Bug Buster? New Chemical Compound Could Ward Off Deadly Mosquitoes
A new compound could be thousands of times more effective than repellants today.
June 27, 2011 -- Somewhere in the world, every 45 seconds, malaria claims the life of one child. The large majority of those deaths are in Africa. And they are preventable.
"The most dangerous animal on the planet is the Anopheles gambiae,'' the mosquito that carries malaria, said Dr. Lawrence Zwiebel, a researcher at Vanderbilt University who has been working for the past six years to find a way to repel the deadly insects.
Zwiebel's team has taken a novel approach. Rather than looking for ways to eradicate the insects or disrupt the ecosystem, they sought to change the habits of the ancient pests, their feasting habits, to be precise, by making humans less appetizing to the nasty predators.
Last month, Zwiebel's team announced that they may have hit the jackpot. They identified what's called a behaviorally disruptive olfactory compound that they believe could be thousands of times more effective than the most commonly used insect repellent on the market, DEET.
The compound, which the Vanderbilt scientists have named VUAA1, works by activating all 76 of the insect's odor receptors at once, over-stimulating and confusing the bugs, said Patrick L. Jones, a postdoctoral research fellow working on Zwiebel's team.
Jones likened the experience of a mosquito exposed to the compound to a familiar human experience: "If you step into an elevator, and there's someone with too much perfume on, you are activating only a few smell receptors," said Jones, "but you still want to get out to of there."

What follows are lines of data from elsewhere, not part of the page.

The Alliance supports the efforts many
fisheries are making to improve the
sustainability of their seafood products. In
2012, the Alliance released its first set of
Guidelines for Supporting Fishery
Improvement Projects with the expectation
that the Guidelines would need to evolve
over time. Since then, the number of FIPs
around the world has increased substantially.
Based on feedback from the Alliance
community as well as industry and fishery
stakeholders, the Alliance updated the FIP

"For the mosquito, we'd be activating every single one. That would be very confusing and we think short-circuit their ability to smell (humans)."

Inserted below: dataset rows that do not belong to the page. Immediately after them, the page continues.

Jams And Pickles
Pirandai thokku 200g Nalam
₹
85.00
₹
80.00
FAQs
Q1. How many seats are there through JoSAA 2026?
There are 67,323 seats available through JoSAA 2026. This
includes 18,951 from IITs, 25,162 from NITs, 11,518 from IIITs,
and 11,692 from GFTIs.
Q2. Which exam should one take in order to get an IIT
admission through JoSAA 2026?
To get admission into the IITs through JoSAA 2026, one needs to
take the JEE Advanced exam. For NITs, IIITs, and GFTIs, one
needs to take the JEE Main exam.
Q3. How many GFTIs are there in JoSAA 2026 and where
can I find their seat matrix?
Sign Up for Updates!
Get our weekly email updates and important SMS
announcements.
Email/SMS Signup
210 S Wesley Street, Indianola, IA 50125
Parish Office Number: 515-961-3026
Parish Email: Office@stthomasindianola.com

If not humans, they would target birds and other mammals not treated with the repellent as their prey. "Mosquitoes are fairly promiscuous," he said.
What's more, Jones said, the compound seems to work on other bugs. "This a potential new repellent that could repel virtually every insect," disease-carrying as well as merely nuisance species.
"No one has ever seen a molecule like this with this type of activity," said Zwiebel. "We're trying to understand why it is able to do what it does."
Researchers hope their findings will lead to repellents that will deter crop-eating pests, which feast on and destroy the world's food sources, as well as flies attracted to human sweat.
The researchers, whose work, in partnership with John Carlson at Yale University, as well as laboratories in Gambia, Kenya and the Netherlands, is funded by the Bill & Melinda Gates Foundation, and the National Institutes of Health, caution that while they are optimistic about their findings, there is a long road ahead before their work begins to save lives – or make your backyard barbecue more comfortable.
It will take at least five years and millions of research and development dollars before a product based on the new compound is approved for sale and becomes available commercially. But when it does, they say, some of the profits from the product will be channeled to offset the costs of supplying the repellent to countries that cannot afford it.